Economy

Record Prices May Hit California With Reality Check

Written by T. Logan Dayne

Gavin Newsom has a history of referring to California as a “Nation-State”. He would boast about its GDP and its economic superiority but it appears reality may show how fragile that claim is. Despite Newsom’s statement saying, “California continues to lead the nation’s economic recovery, getting more people back to work and off the unemployment rolls than the rest of the country. But we know more work is needed to bolster the economy and help offset higher costs that families are dealing with right now,”

California is still behind both Florida and Texas when it comes to non-farm jobs. In fact, a set of factors may bring economic uncertainty back into California, one of which is COVID-19 scares, again. Berkeley and L.A. are once again implementing mask mandates as officials also urge children as young as 5 years of age to get the COVID-19 booster. Bernick, former Director of California’s labor department stated that, “The picture that emerges … is of a state economy that is continuing to recover, but in danger of stalling or going backward in light of the latest news on inflation and interest rate hikes.”

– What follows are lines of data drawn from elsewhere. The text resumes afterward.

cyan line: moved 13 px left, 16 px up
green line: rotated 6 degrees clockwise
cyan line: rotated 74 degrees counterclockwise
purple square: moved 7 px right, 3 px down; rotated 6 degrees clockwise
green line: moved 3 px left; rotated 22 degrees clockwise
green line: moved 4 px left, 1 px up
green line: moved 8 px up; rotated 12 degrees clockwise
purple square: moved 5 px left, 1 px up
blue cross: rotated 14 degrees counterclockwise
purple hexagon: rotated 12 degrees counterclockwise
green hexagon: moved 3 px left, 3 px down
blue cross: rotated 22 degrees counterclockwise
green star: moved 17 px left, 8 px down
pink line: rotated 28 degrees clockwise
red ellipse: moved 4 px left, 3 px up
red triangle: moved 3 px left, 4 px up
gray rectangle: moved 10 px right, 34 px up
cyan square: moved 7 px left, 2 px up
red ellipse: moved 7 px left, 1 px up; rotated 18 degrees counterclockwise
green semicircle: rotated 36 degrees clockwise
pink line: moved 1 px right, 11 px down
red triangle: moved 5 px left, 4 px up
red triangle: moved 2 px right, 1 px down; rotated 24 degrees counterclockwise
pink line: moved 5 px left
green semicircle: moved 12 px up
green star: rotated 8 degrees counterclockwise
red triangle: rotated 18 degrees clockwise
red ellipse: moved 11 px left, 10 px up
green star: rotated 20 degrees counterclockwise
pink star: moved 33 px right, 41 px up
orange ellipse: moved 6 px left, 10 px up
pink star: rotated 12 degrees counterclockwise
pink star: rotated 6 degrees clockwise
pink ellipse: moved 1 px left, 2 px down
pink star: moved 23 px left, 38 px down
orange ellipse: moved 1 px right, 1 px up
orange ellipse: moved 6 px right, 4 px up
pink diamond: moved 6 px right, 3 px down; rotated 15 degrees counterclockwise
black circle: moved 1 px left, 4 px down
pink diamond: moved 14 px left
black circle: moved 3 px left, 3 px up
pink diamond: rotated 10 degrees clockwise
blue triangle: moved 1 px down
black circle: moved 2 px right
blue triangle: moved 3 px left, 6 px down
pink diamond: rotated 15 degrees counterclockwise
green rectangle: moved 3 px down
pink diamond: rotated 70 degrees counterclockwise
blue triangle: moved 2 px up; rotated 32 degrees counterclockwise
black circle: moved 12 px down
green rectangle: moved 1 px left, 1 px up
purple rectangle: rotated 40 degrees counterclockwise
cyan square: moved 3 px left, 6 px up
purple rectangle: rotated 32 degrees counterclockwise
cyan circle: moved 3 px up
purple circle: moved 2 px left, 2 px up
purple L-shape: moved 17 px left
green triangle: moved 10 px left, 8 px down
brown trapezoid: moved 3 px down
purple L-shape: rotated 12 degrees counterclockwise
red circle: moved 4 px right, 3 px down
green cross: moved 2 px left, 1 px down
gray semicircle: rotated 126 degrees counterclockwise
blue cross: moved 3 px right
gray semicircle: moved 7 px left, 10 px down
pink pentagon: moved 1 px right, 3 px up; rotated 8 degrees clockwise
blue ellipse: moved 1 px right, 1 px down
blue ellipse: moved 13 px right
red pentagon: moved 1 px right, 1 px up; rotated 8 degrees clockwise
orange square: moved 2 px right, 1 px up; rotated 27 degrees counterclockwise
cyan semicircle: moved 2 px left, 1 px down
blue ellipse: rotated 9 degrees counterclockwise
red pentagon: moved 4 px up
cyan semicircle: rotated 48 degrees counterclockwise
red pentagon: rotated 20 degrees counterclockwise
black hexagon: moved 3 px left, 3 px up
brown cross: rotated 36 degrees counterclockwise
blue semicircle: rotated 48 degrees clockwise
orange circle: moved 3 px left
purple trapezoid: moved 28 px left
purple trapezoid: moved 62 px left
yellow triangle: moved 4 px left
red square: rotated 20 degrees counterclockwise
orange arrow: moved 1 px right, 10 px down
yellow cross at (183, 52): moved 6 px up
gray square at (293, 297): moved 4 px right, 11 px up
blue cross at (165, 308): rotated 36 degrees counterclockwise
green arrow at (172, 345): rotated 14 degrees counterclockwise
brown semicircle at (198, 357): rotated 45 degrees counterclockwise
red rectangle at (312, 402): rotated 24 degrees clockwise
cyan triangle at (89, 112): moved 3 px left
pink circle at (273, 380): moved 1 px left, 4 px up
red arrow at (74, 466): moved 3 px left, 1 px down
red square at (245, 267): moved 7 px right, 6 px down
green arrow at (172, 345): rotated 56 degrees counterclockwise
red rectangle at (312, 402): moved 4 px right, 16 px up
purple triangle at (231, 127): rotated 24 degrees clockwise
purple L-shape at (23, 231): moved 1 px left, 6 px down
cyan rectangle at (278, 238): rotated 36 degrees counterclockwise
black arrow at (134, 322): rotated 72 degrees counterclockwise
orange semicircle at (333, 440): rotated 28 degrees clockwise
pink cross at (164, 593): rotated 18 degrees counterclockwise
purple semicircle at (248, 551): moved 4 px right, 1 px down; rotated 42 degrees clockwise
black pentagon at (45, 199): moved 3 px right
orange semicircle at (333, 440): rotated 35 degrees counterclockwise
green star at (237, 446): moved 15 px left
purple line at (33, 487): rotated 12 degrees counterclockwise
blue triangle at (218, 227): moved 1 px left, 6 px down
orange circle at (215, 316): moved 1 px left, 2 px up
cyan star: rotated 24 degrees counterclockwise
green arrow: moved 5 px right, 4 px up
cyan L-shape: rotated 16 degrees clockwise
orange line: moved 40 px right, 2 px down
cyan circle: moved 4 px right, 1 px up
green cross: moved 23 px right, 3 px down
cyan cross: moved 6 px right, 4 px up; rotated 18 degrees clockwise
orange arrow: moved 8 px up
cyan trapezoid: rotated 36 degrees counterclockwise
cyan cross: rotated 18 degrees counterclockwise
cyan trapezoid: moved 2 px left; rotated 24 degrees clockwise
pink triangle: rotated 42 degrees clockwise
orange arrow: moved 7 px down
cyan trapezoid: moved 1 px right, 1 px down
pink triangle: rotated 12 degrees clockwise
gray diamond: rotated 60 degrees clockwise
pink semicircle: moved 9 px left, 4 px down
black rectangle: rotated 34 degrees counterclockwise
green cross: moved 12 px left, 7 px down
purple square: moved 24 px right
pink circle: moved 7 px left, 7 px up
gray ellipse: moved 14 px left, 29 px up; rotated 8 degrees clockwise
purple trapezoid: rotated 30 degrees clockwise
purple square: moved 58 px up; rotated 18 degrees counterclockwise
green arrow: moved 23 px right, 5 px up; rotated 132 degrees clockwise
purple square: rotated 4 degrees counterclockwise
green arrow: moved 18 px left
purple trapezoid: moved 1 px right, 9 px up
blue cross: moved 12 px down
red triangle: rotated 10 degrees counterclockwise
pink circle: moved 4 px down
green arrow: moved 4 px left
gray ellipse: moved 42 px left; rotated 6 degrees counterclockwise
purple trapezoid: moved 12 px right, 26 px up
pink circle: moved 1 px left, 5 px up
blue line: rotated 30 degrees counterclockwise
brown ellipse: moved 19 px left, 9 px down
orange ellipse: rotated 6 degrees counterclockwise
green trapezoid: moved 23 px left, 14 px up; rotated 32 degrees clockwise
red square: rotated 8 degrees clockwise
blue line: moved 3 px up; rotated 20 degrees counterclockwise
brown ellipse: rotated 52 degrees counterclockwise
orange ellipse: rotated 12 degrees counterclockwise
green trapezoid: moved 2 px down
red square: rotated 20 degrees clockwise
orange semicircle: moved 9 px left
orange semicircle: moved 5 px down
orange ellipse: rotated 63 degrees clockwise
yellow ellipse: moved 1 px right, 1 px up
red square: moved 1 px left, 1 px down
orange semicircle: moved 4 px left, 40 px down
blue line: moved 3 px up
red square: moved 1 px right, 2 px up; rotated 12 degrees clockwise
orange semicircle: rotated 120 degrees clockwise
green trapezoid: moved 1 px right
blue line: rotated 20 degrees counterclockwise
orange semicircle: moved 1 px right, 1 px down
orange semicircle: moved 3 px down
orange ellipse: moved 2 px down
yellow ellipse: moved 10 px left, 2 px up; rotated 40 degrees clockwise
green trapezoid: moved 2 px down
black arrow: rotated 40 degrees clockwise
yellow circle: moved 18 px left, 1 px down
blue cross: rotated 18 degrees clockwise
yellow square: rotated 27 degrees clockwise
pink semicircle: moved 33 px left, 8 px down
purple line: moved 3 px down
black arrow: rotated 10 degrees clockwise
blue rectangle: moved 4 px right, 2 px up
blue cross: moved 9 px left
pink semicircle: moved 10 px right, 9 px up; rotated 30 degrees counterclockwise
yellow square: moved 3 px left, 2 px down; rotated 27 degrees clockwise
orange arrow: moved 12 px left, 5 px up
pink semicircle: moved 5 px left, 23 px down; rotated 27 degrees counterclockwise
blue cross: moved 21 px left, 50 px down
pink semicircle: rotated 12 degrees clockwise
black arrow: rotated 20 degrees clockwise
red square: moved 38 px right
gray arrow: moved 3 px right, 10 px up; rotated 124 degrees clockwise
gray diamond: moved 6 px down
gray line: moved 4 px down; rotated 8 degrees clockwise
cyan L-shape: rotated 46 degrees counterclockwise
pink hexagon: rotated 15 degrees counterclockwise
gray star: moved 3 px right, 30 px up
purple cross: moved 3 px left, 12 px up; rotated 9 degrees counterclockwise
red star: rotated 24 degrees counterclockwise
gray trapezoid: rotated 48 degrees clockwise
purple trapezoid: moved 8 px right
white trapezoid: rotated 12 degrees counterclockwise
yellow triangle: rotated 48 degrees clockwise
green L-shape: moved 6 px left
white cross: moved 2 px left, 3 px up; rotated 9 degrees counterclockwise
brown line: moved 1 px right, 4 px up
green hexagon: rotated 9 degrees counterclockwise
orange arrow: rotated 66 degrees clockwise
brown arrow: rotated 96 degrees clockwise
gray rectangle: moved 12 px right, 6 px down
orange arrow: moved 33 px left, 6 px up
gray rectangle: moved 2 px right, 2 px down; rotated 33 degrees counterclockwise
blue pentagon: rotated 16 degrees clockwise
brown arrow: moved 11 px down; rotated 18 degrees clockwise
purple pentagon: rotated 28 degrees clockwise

Continually increasing prices may serve to put any California progression back. The median price to sustain a single family in the state is scratching $900,000, despite sales dropping at 8.5%. Gas prices take up a big chunk of that. California has the highest gas prices in the nation breaking a new record even for the state as it hit $6.07. Gas hikes set to take place July 1st, pushed by Newsom himself, are set to increase that number even further. If economists are to be believed, this looks to put California especially behind in economic growth as its economy becomes stagnant.